Candied walnuts make a sweet addition to salads with Gorgonzola

Ask the Chef

July 21, 2002|By Jim Coleman and Candace Hagan | By Jim Coleman and Candace Hagan,Knight Ridder / Tribune

Q. How do I make the sugar-coated walnuts that are often paired with Gorgonzola in certain salads? I love that combination of sweet and sharp flavors.

A. If you're starting your meal with a baby arugula and grape tomato salad topped with Gorgonzola and candied walnuts, I just can't wait to hear about the entree.

Maybe in the back of your mind you're dreaming about your own restaurant -- a nice little romantic place with a blackboard menu.

Or maybe you're just thinking: No, dumbbell, I just want to make candied walnuts.

Here's what you want to do. Toast about a pound of shelled walnuts in a 350-degree oven for about 15 minutes. Then in a large saucepan, add 1 1/2 cups of sugar, a pinch of cinnamon, 3/4 cup water and a little bit of salt.

Cook this mixture until it reaches what we call the soft-ball stage, which is right around 240 degrees. At this point, add 1 teaspoon of vanilla and the toasted walnuts.

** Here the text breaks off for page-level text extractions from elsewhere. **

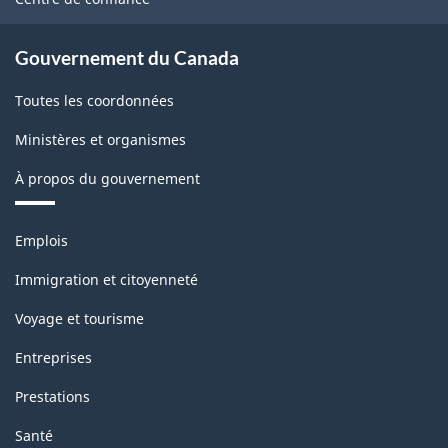
Gouvernement du Canada
Toutes les coordonnées
Ministères et organismes
À propos du gouvernement
Thèmes
Emplois
et
sujets
Immigration et citoyenneté
Voyage et tourisme
Entreprises
Prestations
Santé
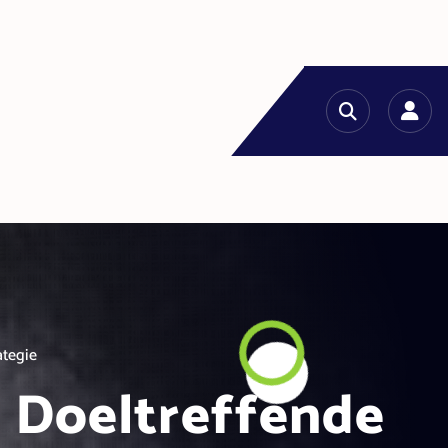
ategie
n Doeltreffende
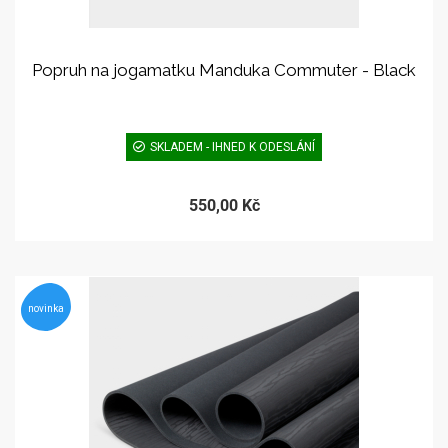
Popruh na jogamatku Manduka Commuter - Black
SKLADEM - IHNED K ODESLÁNÍ
550,00 Kč
novinka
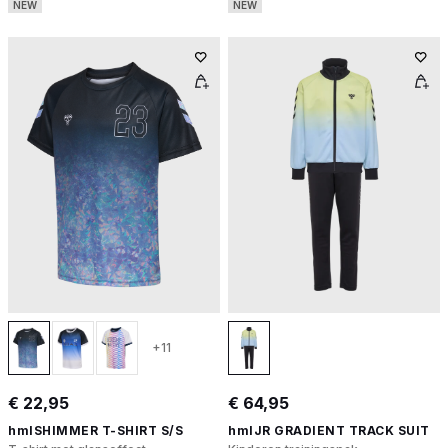
NEW
NEW
+11
€ 22,95
€ 64,95
hmlSHIMMER T-SHIRT S/S
hmlJR GRADIENT TRACK SUIT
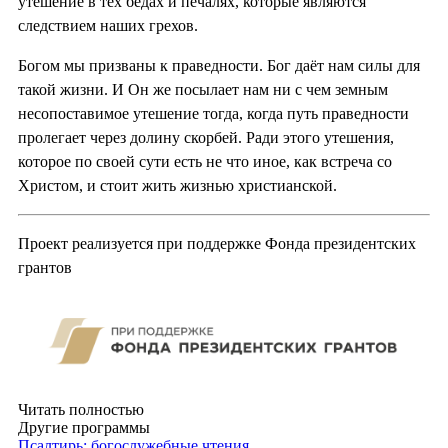
утешение в тех бедах и печалях, которые являются
следствием наших грехов.
Богом мы призваны к праведности. Бог даёт нам силы для
такой жизни. И Он же посылает нам ни с чем земным
несопоставимое утешение тогда, когда путь праведности
пролегает через долину скорбей. Ради этого утешения,
которое по своей сути есть не что иное, как встреча со
Христом, и стоит жить жизнью христианской.
Проект реализуется при поддержке Фонда президентских
грантов
Читать полностью
Другие программы
Псалтирь: богослужебные чтения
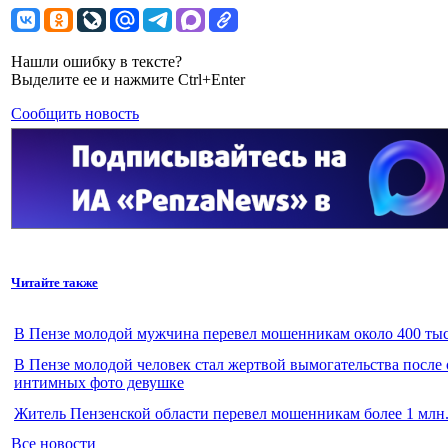
Нашли ошибку в тексте?
Выделите ее и нажмите Ctrl+Enter
Сообщить новость
Читайте также
В Пензе молодой мужчина перевел мошенникам около 400 тыс
В Пензе молодой человек стал жертвой вымогательства после
интимных фото девушке
Житель Пензенской области перевел мошенникам более 1 млн.
Все новости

Stir well until the walnuts are well coated and then spread them on a cookie sheet. Once they are cool, you can separate them and then they are ready for your salad.

You can substitute pecans for walnuts if you want, and if you haven't snacked too much while you are making your salad, you can store any that are left over in an airtight container.

Q. I love to entertain in the summer and have some great barbecue recipes, but I seem to make the same things all the time. I have been thinking about barbecuing a ham -- first cubing it and then grilling it. I was either going to prepare it in some sort of honey-pineapple marinade or grill it first and serve with a dipping sauce. Do you have any ideas about how I can do this?

A. I like your idea of cubing it. What I would do is to cut 1-inch cubes and skewer them by themselves. Then I would make up some skewers of red, green, and yellow bell peppers cut in a similar size, and also some skewers of cubed pineapple.

Make a glaze out of pineapple juice, soy sauce, freshly chopped garlic and a little honey, and baste all your skewers with this mixture while grilling. The advantage of skewering each ingredient separately is that some items take longer to cook than others.

As each skewer is done, pull it off and keep it warm while the rest are finishing up.

I can see serving your skewers of ham, peppers and pineapple with herbed rice pilaf and some Asian coleslaw. Hey, this is sounding pretty good.

Jim Coleman is executive chef at the Rittenhouse Hotel in Philadelphia, a cookbook author, and host of television and radio cooking shows.